How many lines of the data contain the string "circle"? Write the number and nothing more.

Stored records:
··········

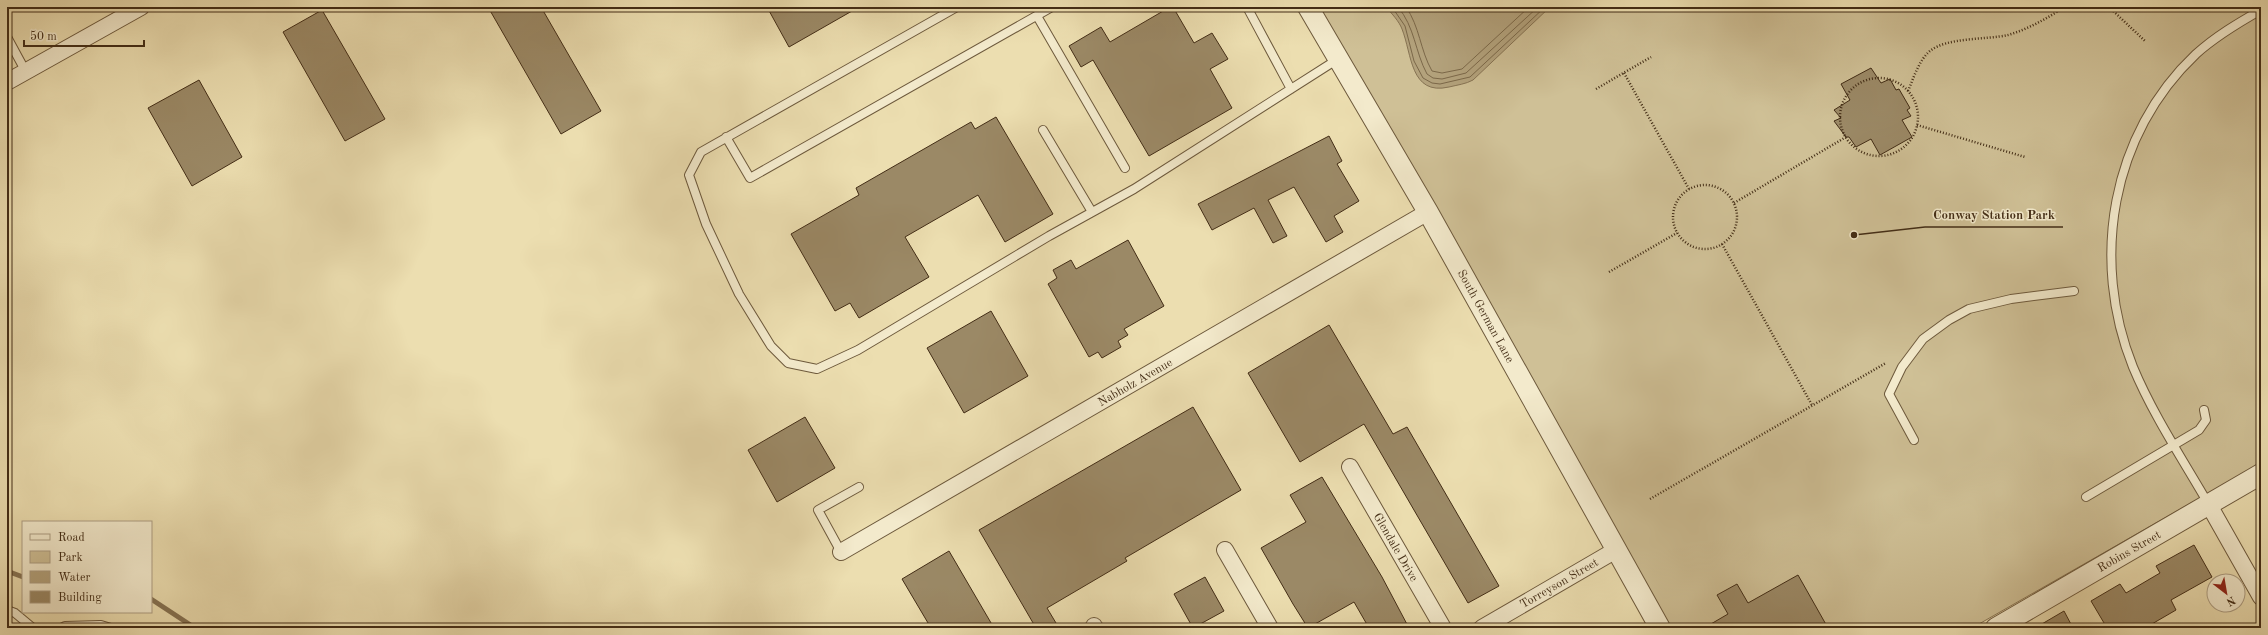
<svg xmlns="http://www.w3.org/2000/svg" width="2268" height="635" font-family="'Old Standard TT',serif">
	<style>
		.green { fill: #cfc096; stroke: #897656 }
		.water { fill: #b3a27c; stroke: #867353 }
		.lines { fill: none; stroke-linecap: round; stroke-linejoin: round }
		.shore { stroke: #7b6849; stroke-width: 1 }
		.stream { stroke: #867353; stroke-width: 5 }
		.building { fill: #9b8966; stroke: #432d16 }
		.service-casing { stroke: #6d593c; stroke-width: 10 }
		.minor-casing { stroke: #6d593c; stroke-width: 18 }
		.tertiary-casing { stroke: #6d593c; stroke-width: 22 }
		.path { stroke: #432d16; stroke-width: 2.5; stroke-dasharray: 1 2; stroke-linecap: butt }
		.service { stroke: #f3eacc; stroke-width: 8 }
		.minor { stroke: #f3eacc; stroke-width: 16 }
		.tertiary { stroke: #f3eacc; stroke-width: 20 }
		.labels { text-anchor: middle; stroke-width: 3; stroke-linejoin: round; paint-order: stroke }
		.street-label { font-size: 12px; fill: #432d16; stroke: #f3eacc }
		.leader { fill: none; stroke: #432d16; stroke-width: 1.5 }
		.callout-dot { fill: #432d16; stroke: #f3eacc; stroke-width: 1.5 }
		.callout-label { font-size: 13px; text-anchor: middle; font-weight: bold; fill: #432d16; stroke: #f3eacc; stroke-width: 3; stroke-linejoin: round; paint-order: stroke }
	</style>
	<rect width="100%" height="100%" fill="#ecdeb0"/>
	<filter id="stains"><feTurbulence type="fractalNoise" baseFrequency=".005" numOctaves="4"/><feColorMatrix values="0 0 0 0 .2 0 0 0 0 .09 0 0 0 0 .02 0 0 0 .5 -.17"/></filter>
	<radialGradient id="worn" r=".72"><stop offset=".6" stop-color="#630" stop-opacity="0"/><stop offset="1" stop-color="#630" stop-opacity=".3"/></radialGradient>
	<!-- green -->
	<path class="green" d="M1319 7H2261V463L1972 628H1669Z"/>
	<!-- water -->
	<path class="water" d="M1386 7H1550L1473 80C1466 84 1457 85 1449 87 1410 96 1412 54 1402 29 1399 21 1392 14 1386 7Z"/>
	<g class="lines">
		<!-- shore -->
		<path class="shore" d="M1392 7 1405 26 1414 61 1423 78 1432 83 1440 84 1470 77 1545 7
			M1398 7C1415 27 1415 52 1427 74L1433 78 1442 79 1466 73 1538 7
			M1406 7C1420 27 1420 50 1432 71L1442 73 1462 69 1529 7"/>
		<!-- stream -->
		<path class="stream" d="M7 571 23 577
			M151 599 195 628"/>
	</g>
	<!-- building -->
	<path class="building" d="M488 7H541L601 111 561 134Z
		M767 7H859L789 47Z
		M1170 7H1173L1194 43 1212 33 1228 59 1210 69 1232 108 1149 156 1093 60 1081 67 1069 46 1101 27 1110 42Z
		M322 10 385 119 345 141 283 32Z
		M1871 68 1881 83 1890 79 1896 90 1899 89 1910 108 1907 110 1911 116 1902 120 1912 137 1880 155 1871 139 1856 147 1849 137H1846L1834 121 1841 118 1834 110 1850 100 1841 84Z
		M199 80 242 157 192 186 148 108Z
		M996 117 1053 214 1005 242 978 195 905 237 929 277 859 318 850 303 835 311 791 234 859 195 856 188 971 122 975 129Z
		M1329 136 1342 161 1337 164 1359 201 1334 216 1343 232 1326 242 1294 187 1268 200 1287 236 1273 243 1254 208 1212 230 1198 204Z
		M1128 240 1164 306 1124 329 1128 335 1118 341 1121 347 1102 358 1098 352 1089 357 1048 284 1057 278 1053 270 1071 260 1076 269Z
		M991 311 1028 376 964 413 927 348Z
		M1329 325 1393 434 1407 427 1499 586 1468 603 1364 424 1300 462 1248 373Z
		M1193 407 1241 490 1125 558 1127 561 1047 608 1059 628H1036L979 530Z
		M805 417 835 468 777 502 748 450Z
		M1322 477 1382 577 1409 628H1369L1354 602 1308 628 1293 604 1261 548 1306 522 1290 495Z
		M2194 545 2212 577 2171 600 2176 610 2145 628H2107L2091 601 2120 584 2126 593 2160 573 2156 566Z
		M949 551 994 628H931L902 579Z
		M1798 575 1828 628H1704L1728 614 1717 595 1737 584 1748 603Z
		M1205 577 1224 611 1193 628 1174 594Z
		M2064 611 2073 628H2035Z"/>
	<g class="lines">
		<defs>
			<path id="service" d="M957 7 701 152 689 175 706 224 739 294 771 346 788 363 817 369 858 350 1049 236 1134 189 1338 59
				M1247 7 1291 89
				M1037 16 1125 168
				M7 37 26 72
				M1043 130 1092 212
				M726 137 750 178 1052 7
				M1914 440 1889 394 1902 367 1923 339 1949 320 1969 309 2011 299 2074 291
				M2086 497 2199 430 2206 420 2204 410
				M2209 505C2183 460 2153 415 2133 367 2090 260 2111 134 2196 54 2216 36 2238 23 2261 10
				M841 552 818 510 859 487
				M7 610 15 613 33 628
				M61 628 65 626 101 625 111 628"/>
			<path id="minor" d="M7 82 141 7
				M1350 467 1443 628
				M2209 505 2261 597
				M1225 550 1270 628
				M841 552 1428 212
				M1094 626V628
				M1482 628 1616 550"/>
			<path id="tertiary" d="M1308 7 1428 212 1660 628
				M1996 628 2261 474"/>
		</defs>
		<!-- service casing -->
		<use href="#service" class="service-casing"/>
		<!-- minor casing -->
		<use href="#minor" class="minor-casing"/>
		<!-- tertiary casing -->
		<use href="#tertiary" class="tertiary-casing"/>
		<!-- path -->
		<path class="path" d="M2109 7 2145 41
			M1624 73 1689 189
			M1840 117a39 39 0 1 1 78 0a39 39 0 1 1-78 0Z
			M1596 89 1651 57
			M1908 91C1914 77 1919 60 1930 51 1947 37 1986 40 2008 35 2029 29 2047 18 2065 7
			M1917 125 2025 157
			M1673 217a32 32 0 1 1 64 0a32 32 0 1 1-64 0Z
			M1734 203 1846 137
			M1722 244 1812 405
			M1609 272 1677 233
			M1650 499 1886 363"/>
		<!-- service -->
		<use href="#service" class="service"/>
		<!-- minor -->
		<use href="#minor" class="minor"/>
		<!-- tertiary -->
		<use href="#tertiary" class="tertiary"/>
	</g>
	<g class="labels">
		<!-- street labels -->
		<g class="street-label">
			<text transform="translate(1486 316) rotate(61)" y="4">South German Lane</text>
			<text transform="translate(1135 382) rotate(-30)" y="4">Nabholz Avenue</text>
			<text transform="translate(1396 547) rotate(60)" y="4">Glendale Drive</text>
			<text transform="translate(2129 551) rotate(-30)" y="4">Robins Street</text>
			<text transform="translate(1559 583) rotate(-30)" y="4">Torreyson Street</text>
		</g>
	</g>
	<!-- callouts -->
	<path class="leader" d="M1854 235L1925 227H2063"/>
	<circle class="callout-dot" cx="1854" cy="235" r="4"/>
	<g class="callout-label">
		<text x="1994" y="219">Conway Station Park</text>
	</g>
	<!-- margin -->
	<rect width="2268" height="635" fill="none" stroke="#ecdeb0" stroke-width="24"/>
	<rect x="8" y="8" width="2252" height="619" fill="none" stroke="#432d16" stroke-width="2"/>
	<rect x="12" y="12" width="2244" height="611" fill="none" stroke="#432d16"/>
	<!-- legend -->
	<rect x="22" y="521" width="130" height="92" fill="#f3eacc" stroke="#ad9e83"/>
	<rect x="30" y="534" width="20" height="6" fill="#f3eacc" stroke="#ad9e83"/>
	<text x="58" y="541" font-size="12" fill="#432d16">Road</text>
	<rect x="30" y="551" width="20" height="12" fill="#cfc096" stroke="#ad9e83"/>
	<text x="58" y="561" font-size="12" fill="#432d16">Park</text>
	<rect x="30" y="571" width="20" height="12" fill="#b3a27c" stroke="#ad9e83"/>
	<text x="58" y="581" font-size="12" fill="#432d16">Water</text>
	<rect x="30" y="591" width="20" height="12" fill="#9b8966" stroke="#ad9e83"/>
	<text x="58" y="601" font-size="12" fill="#432d16">Building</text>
	<!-- north arrow -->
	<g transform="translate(2226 593) rotate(149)"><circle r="19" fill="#f3eacc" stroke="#ad9e83"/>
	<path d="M0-3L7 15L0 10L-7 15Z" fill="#8f2418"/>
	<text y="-6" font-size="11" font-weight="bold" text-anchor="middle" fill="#432d16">N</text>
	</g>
	<!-- scale -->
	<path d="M24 40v6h120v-6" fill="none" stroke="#432d16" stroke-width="2"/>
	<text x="30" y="40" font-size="12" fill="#432d16" stroke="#f3eacc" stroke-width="3" paint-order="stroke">50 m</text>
	<rect width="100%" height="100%" filter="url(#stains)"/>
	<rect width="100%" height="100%" fill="url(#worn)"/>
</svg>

··········

◆ **Result**
2